GitHub Projects

What is a Project?

Projects are GitHub’s primary strategic project management tool. While issues can be very useful for particular tasks, they are less valuable for making larger-scale plans and tracking evolving priorities. A Project acts as an umbrella that includes many issues and tracks their inter-relationships and where they fit in a bigger-picture view of a project.

Using Projects

Within the team that created this workshop, we use GitHub Issues to track and document each task that we do for a working group. We then use a GitHub Project to let each team member track all of their Issues and ensure that we rotate through which group we are helping. This guarantees equitable effort for each working group and allows each team member to balance all of the tasks on their docket at any given moment.

See below for a screencap of what such a Project looks like for one team member.

When using a Project you can add or remove the columns (the above example has four columns) and individual issue “cards” can be clicked and dragged among columns. You can also automate a column so that Issues that meet certain criteria are automatically moved to a particular column (e.g., Issues added to this Project are automatically moved to the “Done” column).

Maximizing Project Utility

It may go without saying, but Projects are at their most valuable as project management tools when you make effective use of GitHub Issues.
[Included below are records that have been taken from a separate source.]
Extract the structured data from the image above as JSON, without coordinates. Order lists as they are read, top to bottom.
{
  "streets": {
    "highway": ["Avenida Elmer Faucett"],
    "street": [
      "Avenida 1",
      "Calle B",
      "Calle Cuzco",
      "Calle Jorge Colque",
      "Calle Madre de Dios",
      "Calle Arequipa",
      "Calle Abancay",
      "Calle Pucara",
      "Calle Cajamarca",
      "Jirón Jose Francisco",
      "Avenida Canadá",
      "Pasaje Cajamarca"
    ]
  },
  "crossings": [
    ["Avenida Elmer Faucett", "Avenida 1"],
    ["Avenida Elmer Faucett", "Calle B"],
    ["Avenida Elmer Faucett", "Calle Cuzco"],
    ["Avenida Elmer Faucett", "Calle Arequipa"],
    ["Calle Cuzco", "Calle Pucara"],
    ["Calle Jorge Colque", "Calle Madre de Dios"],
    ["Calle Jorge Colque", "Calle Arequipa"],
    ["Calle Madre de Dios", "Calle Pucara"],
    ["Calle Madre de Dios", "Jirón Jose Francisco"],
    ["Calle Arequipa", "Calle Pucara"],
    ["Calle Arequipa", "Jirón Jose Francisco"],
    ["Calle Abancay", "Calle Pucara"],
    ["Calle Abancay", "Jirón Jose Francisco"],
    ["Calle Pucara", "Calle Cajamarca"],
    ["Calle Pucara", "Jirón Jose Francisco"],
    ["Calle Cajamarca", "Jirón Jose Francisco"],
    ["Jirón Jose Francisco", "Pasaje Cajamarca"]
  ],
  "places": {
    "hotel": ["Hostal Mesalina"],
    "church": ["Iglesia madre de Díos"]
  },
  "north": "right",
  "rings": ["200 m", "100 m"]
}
Specifically, the three Issue capabilities that will benefit your adoption of Projects are as follows:

  1. Giving Issues clear and short titles
  2. “Assigning” Issues to particular users
  3. Using labels to group Issues into useful categories

If your team is considering these three points, then adopting GitHub Projects will further empower your ability to track your internal tasks over time. Feel free to consult our page on Issues for more information!

Project Locations

Projects can be created in one of three places with meaningful differences for each:

  1. A Project can be created for an Organization
  2. A Project can be created for a User
  3. A Project can be created for a Repository

Organization Projects

A Project created for an Organization allows all GitHub users with access to that organization to add issues to the Project and move them around within a Project. This can be really valuable because no special settings need to be touched in order to allow all users to meaningfully interact with issues. Both LTER and NCEAS have existing organizations that can support Projects created for working groups.

  • Supports issues from any repository
  • Editable by any user in the organization

User Projects

A Project created within a particular user’s “self” can also accept issues from any repository. However, the Project can only be interacted with by the user unless that user modifies their settings to specify other users who are granted special access to the Project.

  • Supports issues from any repository
  • Editable by only this user*
    • * Unless that user tweaks their settings to allow other specified users to have admin-level powers in that Project

Repository Projects

A Project created within a repository can only be used for issues posted on that repository and by users with access to the the repository. This is the most narrowly-defined type of Project. That said, it can be very valuable if you anticipate (1) that the repository that “owns” this Project will involve many large goals that would require the level of project management supported by GitHub Projects and (2) that these tasks will never grow to involve other repositories.